| "If this happened our cluster would become unavailable and may have trouble re-clustering." This was basically the repeated experience I had which caused me to abandon etcd for the time being. If it can barely ever heal, what the fuck good is it? And I found that it could barely ever heal. A 3-node CoreOS cluster I ran _always_ crashed when it attempted a coordinated update, and rarely could be repaired with the help of #CoreOS over hours. Because CoreOS pushes out updates with versions of etcd incompatible with recent versions, the etcd cluster could never survive the upgrade. Add this to the fact that the CEO of CoreOS told me in person that he expected them to be the _only_ Operating System on the internet, and I'm generally not along for the ride with CoreOS any longer. Consul, Mesos, and Docker are looking good. Anyone interested in this space should check out: https://github.com/CiscoCloud/microservices-infrastructure
|
But I also handle upgrading releases differently, that's not something I trusted from the beginning and it's easy enough to disable their update system and stand up new instances with upgraded CoreOS images.
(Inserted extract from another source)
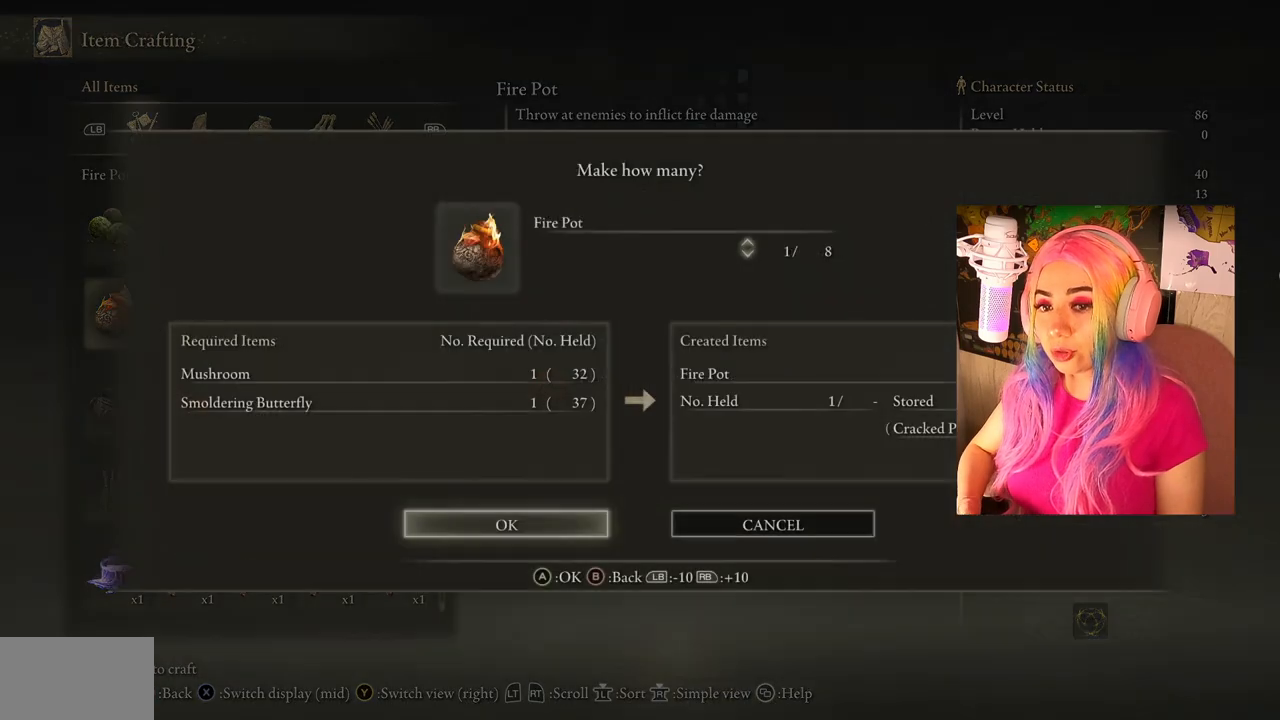
{"buttons": [], "left_stick": "center", "right_stick": "center", "events": []}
Also, looking at your quote I would consider it very out of context, the previous sentence right before that:
"If there were any changes to these etcd machines, AWS would reboot them to apply the changes, potentially all at the same time."
So they had Cloudformation potentially rebooting all there machines at the same time, I think any cluster is going to have an issue when that happens and really has nothing to do with CoreOS's update system.